During that period, Houck continued to build his studio and tinker further on his new in-progress album as he settled into his new hometown. It’s an image, I tell him, that very much suggests the classic trope of an isolated artist driving themselves nearly mad with their own artistic perfectionism.

“That’s very accurate,” Houck says with a laugh. “It’s just how it happened. I kind of became a hermit. Nashville still feels like a town that I don’t really know and that I don’t feel a part of. I would literally go from the house to the studio every day for two years. It’s just what I was doing, and it took up all my time.”

Houck says for all that’s changed in his own life and career since he began writing songs as a teenager, his process has remained relatively the same. “The main thrust and space that I go to mentally is still the same place that I was always going to,” he says.

One element of his songwriting that has remained entirely static is Houck’s lifelong penchant for writing six-plus minute songs.

“It always feels like a normal-length song to me when I’m writing them, but then when I record it, it’s always like, ‘Damn, it’s a seven-minute song!’” he says. “What am I going to do with this?” Of the nine songs on his new record, just three are less than five minutes, with a third of the record—including the haunting album centerpiece “Christmas Down Under”—exceeding six minutes. The album’s unwieldy song lengths was likely one of the issues at play when Houck’s label, Dead Oceans, insisted on choosing the bouncy, unusually upbeat song “New Birth In New England” as the album’s lead single, a decision the singer wasn’t entirely pleased with.

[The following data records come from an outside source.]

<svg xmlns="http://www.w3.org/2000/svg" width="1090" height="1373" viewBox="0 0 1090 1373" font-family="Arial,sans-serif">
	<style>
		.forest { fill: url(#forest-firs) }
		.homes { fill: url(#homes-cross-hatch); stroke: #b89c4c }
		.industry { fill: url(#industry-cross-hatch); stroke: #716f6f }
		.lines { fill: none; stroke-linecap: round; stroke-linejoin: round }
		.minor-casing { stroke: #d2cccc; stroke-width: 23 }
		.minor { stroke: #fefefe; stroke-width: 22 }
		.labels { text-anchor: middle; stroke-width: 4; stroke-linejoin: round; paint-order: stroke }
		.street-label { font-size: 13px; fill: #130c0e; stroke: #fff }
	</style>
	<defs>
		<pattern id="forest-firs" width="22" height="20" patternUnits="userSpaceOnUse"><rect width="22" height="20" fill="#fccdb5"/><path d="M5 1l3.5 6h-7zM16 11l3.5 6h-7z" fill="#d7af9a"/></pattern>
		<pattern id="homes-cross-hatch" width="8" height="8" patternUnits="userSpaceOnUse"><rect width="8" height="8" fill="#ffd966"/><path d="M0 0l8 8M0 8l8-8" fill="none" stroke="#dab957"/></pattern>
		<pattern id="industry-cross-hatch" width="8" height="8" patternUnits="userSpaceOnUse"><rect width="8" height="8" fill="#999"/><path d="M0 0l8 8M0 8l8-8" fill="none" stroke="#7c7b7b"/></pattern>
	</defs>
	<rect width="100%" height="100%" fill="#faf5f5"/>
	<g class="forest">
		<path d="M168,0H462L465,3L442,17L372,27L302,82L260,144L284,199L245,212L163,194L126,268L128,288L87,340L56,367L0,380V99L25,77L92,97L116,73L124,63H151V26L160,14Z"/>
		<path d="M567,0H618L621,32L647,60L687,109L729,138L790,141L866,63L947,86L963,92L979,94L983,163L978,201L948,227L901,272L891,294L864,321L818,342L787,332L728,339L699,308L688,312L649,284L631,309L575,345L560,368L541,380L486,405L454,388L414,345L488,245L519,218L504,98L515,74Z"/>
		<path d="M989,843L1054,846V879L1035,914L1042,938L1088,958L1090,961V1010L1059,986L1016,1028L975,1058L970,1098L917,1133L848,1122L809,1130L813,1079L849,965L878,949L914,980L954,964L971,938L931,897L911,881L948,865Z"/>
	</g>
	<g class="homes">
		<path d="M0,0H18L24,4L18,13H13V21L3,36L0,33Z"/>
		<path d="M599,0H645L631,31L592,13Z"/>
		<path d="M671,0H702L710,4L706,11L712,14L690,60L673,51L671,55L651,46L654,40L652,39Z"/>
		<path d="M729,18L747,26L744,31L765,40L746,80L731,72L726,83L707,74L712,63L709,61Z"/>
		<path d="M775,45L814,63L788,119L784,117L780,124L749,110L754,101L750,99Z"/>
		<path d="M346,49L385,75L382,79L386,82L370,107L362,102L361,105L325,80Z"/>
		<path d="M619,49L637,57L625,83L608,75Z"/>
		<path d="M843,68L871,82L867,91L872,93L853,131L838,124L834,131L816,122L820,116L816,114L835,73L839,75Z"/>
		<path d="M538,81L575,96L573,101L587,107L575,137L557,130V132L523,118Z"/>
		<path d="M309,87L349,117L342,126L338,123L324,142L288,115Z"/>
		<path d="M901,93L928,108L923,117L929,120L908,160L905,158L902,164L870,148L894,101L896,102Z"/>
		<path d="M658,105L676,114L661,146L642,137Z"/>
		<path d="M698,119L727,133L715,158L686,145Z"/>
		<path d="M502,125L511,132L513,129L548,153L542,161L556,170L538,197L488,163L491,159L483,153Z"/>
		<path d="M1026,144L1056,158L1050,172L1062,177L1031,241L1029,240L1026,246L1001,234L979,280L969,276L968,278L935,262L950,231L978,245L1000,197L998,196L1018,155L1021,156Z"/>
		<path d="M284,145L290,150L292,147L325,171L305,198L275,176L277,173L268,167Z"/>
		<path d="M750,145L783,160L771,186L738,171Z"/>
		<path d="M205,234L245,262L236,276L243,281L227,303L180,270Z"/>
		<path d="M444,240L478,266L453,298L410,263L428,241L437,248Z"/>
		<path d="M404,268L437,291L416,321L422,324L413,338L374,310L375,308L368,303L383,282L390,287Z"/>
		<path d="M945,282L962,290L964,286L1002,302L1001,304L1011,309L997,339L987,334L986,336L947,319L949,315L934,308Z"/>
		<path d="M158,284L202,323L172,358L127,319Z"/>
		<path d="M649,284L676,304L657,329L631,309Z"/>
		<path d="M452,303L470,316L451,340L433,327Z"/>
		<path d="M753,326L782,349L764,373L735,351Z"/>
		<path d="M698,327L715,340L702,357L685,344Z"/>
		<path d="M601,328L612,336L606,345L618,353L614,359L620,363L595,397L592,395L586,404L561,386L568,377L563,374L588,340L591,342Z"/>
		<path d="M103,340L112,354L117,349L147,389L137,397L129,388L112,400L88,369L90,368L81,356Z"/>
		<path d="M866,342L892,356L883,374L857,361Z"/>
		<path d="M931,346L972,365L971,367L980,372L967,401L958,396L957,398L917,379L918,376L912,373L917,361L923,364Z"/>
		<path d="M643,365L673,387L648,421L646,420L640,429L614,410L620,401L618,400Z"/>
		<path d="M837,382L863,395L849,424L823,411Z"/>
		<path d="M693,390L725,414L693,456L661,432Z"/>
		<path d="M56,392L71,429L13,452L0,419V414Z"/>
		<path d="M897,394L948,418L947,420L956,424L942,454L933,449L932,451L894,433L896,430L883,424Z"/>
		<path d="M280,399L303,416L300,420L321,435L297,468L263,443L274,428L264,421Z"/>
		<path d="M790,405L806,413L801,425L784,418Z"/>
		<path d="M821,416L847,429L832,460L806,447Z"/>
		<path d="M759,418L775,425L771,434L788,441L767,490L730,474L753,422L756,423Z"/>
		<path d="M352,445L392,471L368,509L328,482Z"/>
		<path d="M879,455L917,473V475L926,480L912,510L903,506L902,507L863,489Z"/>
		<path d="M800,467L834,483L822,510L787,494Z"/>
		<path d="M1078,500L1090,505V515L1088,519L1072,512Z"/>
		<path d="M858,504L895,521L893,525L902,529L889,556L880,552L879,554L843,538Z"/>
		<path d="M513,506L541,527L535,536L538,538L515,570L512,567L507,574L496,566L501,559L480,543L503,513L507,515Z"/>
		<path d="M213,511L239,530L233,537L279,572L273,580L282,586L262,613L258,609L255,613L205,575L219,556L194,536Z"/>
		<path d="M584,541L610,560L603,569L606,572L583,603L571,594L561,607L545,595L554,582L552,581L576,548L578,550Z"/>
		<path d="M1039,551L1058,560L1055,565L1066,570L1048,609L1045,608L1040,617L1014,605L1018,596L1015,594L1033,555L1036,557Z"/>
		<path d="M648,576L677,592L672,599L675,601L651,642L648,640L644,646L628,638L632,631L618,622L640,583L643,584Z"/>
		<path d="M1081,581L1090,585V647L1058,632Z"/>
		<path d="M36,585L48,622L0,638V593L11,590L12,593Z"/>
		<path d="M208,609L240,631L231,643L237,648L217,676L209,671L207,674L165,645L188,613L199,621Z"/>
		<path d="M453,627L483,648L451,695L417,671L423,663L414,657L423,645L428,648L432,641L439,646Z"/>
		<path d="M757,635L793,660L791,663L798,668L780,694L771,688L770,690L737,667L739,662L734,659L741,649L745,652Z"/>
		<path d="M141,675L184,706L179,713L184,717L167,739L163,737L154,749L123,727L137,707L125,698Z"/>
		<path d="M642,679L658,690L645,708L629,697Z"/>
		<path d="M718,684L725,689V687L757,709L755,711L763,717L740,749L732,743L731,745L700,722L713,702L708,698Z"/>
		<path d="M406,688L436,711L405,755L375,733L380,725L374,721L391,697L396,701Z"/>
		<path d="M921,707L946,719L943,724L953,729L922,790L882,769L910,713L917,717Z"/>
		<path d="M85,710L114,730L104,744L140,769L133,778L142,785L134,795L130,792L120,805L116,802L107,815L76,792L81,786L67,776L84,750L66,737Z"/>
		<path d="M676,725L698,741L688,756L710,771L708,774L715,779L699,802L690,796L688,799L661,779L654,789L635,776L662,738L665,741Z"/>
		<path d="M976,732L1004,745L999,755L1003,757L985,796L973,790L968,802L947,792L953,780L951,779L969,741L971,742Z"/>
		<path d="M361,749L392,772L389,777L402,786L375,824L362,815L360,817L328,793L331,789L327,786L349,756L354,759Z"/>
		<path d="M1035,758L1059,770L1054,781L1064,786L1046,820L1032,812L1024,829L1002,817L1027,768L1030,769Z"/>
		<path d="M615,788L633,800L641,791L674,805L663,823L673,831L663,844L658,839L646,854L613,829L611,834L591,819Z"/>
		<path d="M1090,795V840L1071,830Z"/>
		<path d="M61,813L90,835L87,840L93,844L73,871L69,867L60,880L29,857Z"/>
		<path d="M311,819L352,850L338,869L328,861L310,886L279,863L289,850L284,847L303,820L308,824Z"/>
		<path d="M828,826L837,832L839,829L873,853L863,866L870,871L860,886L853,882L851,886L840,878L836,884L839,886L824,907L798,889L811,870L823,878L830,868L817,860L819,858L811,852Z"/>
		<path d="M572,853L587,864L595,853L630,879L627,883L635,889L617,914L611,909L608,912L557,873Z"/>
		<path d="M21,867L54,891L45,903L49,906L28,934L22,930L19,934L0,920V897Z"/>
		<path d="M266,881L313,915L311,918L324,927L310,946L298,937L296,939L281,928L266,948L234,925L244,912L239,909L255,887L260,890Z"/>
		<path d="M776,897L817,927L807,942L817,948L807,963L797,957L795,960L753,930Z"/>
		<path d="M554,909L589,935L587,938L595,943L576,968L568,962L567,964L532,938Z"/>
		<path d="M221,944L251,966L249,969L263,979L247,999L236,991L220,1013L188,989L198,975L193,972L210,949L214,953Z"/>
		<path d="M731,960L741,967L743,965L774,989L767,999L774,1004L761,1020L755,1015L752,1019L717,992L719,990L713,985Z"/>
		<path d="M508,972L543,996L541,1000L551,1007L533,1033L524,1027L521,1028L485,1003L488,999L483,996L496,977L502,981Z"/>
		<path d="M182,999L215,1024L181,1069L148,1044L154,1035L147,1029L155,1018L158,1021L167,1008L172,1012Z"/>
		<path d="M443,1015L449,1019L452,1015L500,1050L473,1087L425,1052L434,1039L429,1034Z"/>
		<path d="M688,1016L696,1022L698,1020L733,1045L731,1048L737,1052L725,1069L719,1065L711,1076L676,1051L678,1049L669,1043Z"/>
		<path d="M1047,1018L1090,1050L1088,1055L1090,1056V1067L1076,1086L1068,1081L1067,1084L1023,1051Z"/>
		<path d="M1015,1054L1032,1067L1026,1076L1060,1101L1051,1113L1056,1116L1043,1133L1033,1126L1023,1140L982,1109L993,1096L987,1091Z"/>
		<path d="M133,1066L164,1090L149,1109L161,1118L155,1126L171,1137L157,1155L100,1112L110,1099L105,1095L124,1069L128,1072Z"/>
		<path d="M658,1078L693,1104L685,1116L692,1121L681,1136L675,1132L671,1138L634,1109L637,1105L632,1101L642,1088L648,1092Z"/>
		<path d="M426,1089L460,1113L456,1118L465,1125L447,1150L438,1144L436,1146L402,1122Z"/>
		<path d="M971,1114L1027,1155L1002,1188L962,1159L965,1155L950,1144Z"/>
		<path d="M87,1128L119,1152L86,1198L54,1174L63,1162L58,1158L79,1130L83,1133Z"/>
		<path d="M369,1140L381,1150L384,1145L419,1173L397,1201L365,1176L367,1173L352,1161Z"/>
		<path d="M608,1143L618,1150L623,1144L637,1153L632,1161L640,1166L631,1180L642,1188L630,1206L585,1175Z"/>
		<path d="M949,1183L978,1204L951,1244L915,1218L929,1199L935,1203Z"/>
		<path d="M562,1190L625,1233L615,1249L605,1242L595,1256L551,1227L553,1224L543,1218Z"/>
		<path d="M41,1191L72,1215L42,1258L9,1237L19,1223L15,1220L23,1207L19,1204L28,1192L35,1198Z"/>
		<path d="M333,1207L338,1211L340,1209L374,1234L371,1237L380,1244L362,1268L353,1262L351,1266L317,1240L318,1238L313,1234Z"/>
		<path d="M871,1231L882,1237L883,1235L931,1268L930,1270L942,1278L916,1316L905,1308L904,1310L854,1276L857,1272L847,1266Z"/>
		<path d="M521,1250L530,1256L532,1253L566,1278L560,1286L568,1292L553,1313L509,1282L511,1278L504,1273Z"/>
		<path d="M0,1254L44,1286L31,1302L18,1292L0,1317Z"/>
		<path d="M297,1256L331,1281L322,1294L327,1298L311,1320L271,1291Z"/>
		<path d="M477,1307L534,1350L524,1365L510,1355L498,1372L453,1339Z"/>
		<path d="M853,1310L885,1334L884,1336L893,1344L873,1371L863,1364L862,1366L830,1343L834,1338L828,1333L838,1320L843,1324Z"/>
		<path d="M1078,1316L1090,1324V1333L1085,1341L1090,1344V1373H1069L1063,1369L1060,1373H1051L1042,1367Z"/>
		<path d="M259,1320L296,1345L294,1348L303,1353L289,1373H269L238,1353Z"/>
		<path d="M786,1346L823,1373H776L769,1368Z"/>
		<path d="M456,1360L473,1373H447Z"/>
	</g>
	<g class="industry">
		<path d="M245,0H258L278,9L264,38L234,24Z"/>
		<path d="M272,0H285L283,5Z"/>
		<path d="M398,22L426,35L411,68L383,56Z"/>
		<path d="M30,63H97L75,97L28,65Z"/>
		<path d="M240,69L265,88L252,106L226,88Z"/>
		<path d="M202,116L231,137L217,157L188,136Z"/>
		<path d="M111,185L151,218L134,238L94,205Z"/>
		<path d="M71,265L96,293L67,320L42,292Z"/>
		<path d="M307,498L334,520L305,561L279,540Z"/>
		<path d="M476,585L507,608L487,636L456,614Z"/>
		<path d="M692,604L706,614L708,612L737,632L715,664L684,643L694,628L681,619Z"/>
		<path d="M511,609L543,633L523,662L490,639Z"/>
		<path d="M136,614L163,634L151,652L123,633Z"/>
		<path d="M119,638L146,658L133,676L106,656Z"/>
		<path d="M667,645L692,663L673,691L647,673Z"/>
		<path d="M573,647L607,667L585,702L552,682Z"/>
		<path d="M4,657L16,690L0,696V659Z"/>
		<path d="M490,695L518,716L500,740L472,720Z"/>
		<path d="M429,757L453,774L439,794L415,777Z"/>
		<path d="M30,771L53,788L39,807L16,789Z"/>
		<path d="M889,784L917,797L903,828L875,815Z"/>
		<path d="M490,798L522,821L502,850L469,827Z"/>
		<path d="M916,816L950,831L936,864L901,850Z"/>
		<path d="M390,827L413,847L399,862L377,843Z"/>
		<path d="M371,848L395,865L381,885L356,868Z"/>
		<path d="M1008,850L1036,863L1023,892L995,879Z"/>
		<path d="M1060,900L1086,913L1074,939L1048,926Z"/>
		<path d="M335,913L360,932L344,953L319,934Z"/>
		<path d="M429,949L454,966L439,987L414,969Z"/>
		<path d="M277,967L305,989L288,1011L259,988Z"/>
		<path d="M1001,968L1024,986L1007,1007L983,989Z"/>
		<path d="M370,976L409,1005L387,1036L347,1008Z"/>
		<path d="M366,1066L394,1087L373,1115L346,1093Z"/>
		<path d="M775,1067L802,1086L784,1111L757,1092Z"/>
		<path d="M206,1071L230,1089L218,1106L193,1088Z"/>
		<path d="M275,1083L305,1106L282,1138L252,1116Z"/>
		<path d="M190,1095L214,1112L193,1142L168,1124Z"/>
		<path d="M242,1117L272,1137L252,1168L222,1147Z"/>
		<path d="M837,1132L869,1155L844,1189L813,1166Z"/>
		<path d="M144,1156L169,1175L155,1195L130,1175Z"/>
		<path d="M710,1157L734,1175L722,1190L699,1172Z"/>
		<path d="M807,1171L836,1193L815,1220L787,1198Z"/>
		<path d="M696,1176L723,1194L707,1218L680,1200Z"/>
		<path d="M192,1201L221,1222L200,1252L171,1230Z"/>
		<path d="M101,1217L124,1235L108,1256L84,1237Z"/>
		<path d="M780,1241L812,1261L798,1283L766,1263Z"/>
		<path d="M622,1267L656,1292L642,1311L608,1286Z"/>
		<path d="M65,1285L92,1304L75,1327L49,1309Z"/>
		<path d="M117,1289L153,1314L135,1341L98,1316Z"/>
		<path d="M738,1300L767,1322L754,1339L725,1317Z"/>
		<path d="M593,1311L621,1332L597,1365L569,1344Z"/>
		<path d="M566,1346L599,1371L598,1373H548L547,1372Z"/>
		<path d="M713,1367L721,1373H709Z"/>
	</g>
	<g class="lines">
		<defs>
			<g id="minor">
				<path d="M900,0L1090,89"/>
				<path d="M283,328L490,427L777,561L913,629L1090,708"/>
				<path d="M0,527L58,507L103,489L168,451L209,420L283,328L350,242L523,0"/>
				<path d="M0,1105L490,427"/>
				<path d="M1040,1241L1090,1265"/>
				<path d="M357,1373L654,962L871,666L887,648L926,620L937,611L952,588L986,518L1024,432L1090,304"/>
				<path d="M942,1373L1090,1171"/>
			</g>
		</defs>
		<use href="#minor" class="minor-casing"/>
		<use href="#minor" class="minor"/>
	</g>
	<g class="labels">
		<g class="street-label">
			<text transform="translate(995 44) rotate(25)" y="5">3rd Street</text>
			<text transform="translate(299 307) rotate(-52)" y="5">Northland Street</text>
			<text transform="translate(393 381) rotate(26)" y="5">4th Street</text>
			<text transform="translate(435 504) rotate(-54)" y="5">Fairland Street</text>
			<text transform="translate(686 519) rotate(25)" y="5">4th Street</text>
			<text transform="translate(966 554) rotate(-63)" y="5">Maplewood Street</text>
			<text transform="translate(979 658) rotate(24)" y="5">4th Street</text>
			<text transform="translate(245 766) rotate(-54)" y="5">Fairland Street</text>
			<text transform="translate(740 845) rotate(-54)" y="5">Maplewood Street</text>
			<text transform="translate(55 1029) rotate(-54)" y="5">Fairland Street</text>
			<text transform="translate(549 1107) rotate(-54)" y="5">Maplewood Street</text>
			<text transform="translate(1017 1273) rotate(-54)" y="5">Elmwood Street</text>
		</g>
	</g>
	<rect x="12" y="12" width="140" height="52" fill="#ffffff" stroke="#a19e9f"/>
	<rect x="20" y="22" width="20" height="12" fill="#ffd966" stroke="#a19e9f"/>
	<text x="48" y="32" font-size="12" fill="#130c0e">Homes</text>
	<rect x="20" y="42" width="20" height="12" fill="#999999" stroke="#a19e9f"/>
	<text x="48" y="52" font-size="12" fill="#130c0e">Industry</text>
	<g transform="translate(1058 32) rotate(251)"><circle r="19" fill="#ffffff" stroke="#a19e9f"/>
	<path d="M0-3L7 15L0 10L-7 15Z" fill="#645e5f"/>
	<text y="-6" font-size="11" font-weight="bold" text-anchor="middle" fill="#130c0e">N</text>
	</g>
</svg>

“I understood all the reasons about why they wanted to put that song out,” he says. “I’m okay with it, of course, but I didn’t really agree with it.”

Apart from the minor disagreement about the album’s lead single, Houck was, more than anything, grateful that in the midst of such radical change in his own personal life, he felt entirely free to create something altogether new in the wake of Muchacho. “Outside of the pressures that I put on myself, one thing that I have done right, amongst things I think I’ve done terribly wrong, is establish this sense of whatever I’m going to do and whatever I’m doing in the present moment,” he says with relief, before saying goodbye. “Hopefully, that can withstand any kind of direction I would ever choose to go in.”